This is the talk page for discussing improvements to the Tesseract (software) article. This is not a forum for general discussion of the article's subject. |
Article policies
|
Find sources: Google (books · news · scholar · free images · WP refs) · FENS · JSTOR · TWL |
This article is written in American English, which has its own spelling conventions (color, defense, traveled) and some terms that are used in it may be different or absent from other varieties of English. According to the relevant style guide, this should not be changed without broad consensus. |
This article is rated Start-class on Wikipedia's content assessment scale. It is of interest to the following WikiProjects: | ||||||||||||||||||||||||||||||||||
|
Not quite free software?
editAlthough most of Tesseract is free software under the Apache License v2.0, the Aspirin neural network engine may not be. I've no idea if that license is free. I might email the FSF and ask - David Gerard 20:58, 7 September 2006 (UTC)
- It seems Aspirin was removed in v. 1.02. Rwxrwxrwx 18:25, 5 November 2006 (UTC)
- Yeah, I finally got email back from the FSF - they asked Google about that bit of the licence and Google apparently went "oops" :-) - David Gerard 16:23, 15 April 2007 (UTC)
User-friendly versions
editTesseract seems rather technically challenging to install/configure. FreeOCR is built on it, and may be more user-friendly for people who have the required Windows 2K/XP. Archivista Box is a complete document management solution Linux livecd that includes Tesseract.[1] [2] The iso download is here:[3] Do any other livecds include Tesseract? Does anyone make it available as on online tool? It is odd that this is a google project, but they aren't making it available in readily usable forms. -69.87.204.80 20:34, 2 October 2007 (UTC)

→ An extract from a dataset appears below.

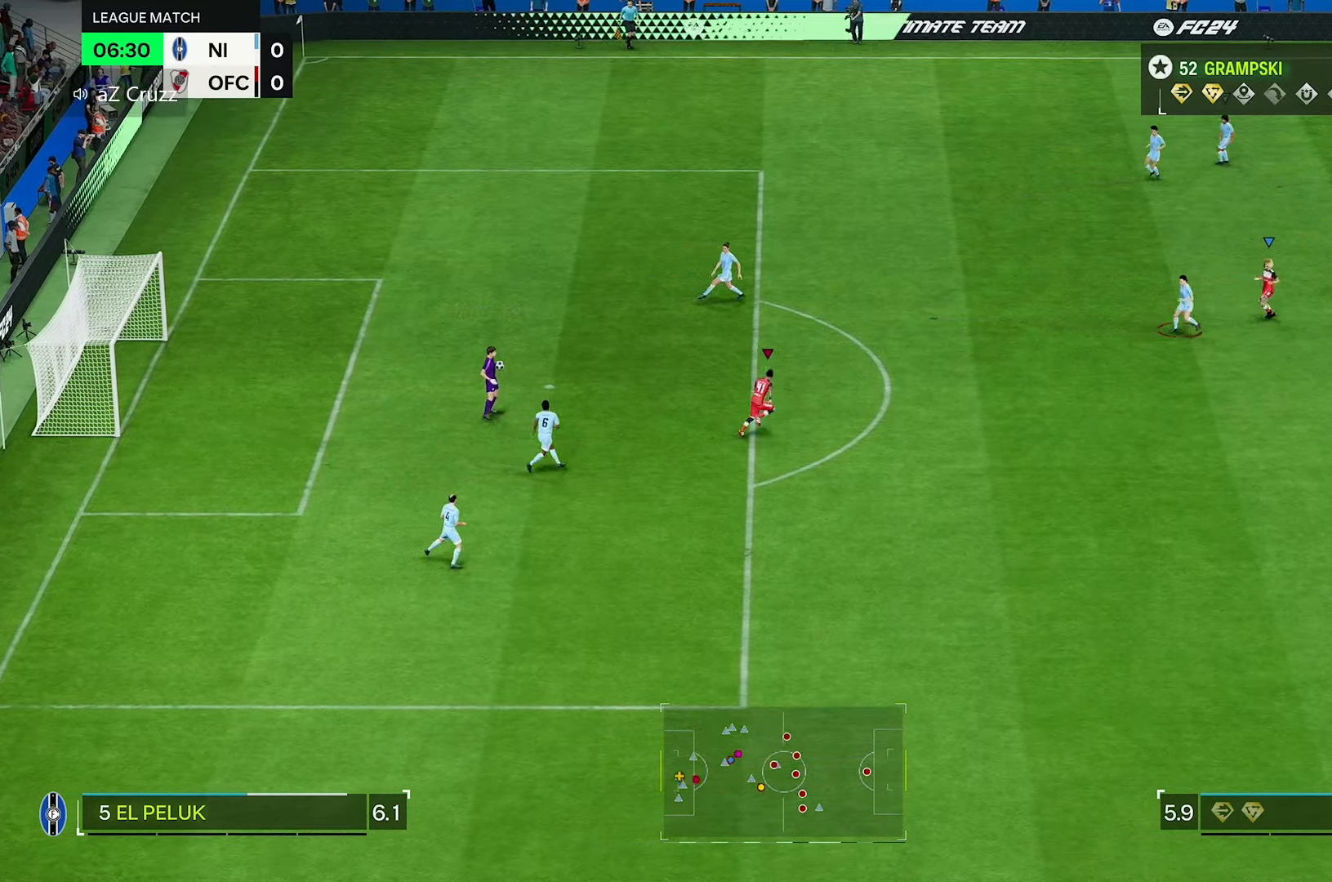
{"dt_ms": 500, "buttons": [], "left_stick": "up-right", "right_stick": "center", "events": [[250, "left_stick", "up-right"]]}
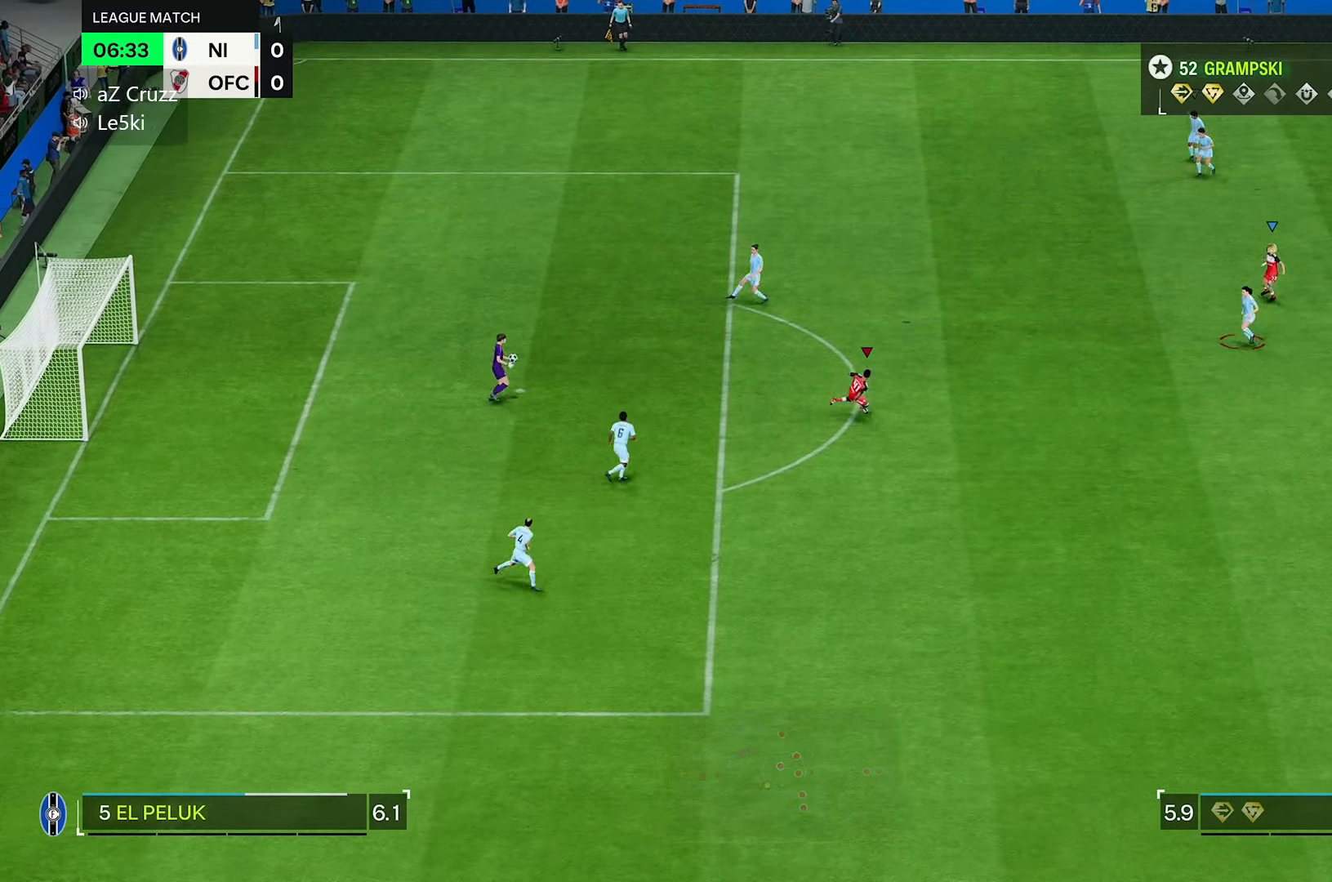
{"dt_ms": 500, "buttons": [], "left_stick": "up", "right_stick": "center", "events": [[467, "left_stick", "up"]]}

- Tesseract is available on the Ubuntu repositories via the Synaptic package manager. It is therefore very easy to install, just a matter of checking a couple of boxes. Using it from the command line is also very simple as described in the Ubuntu Documentation - Ahunt (talk) 12:31, 28 June 2008 (UTC)
Userbox
editIf you use Tesseract, please feel free to put this userbox on your user page!
Code | Result | |
---|---|---|
|{{User:Ahunt/Tesseract}} | Usage |
Formats
editI've just tried to scan a file on Ubuntu. I got this output:
screenshot.bmp: Not a TIFF or MDI file, bad magic number 19778 (0x4d42).
It seems that Tesseract wants a TIFF, or Microsoft's proprietary version of TIFF. No BMP. That contradicts the article. — Chameleon 23:53, 20 August 2008 (UTC)
- You are quite right: the article is wrong and the Ubuntu wiki is right. I will fix the article. If you use ".tif" (and only that extension) it works really well. - Ahunt (talk) 00:07, 21 August 2008 (UTC)
Spell checking?
editA spell checker is not integrated, it seems.-- Matthead Discuß 13:02, 26 February 2011 (UTC)
- No it isn't. - Ahunt (talk) 14:50, 26 February 2011 (UTC)
- BTW, thank you very very much for replacing the link to a web page explaining how to turn on the hOCR feature with a "Citation needed". This will improve the article and the reliability of wikipedia a lot. Keep up your good work. -- Matthead Discuß 18:10, 26 February 2011 (UTC)
- And you should read WP:CIVIL because sarcasm like that isn't civil. You should also have a read of WP:SPS where it says: "Anyone can create a personal web page or pay to have a book published, then claim to be an expert in a certain field. For that reason, self-published media, such as books, patents, newsletters, personal websites, open wikis, personal or group blogs, Internet forum postings, and tweets, are largely not acceptable as sources." If you can find a proper ref for that feature then great, otherwise the wording will be removed from the article as explained at WP:V, which says "The threshold for inclusion in Wikipedia is verifiability, not truth; that is, whether readers can check that material in Wikipedia has already been published by a reliable source, not whether editors think it is true." - Ahunt (talk) 18:25, 26 February 2011 (UTC)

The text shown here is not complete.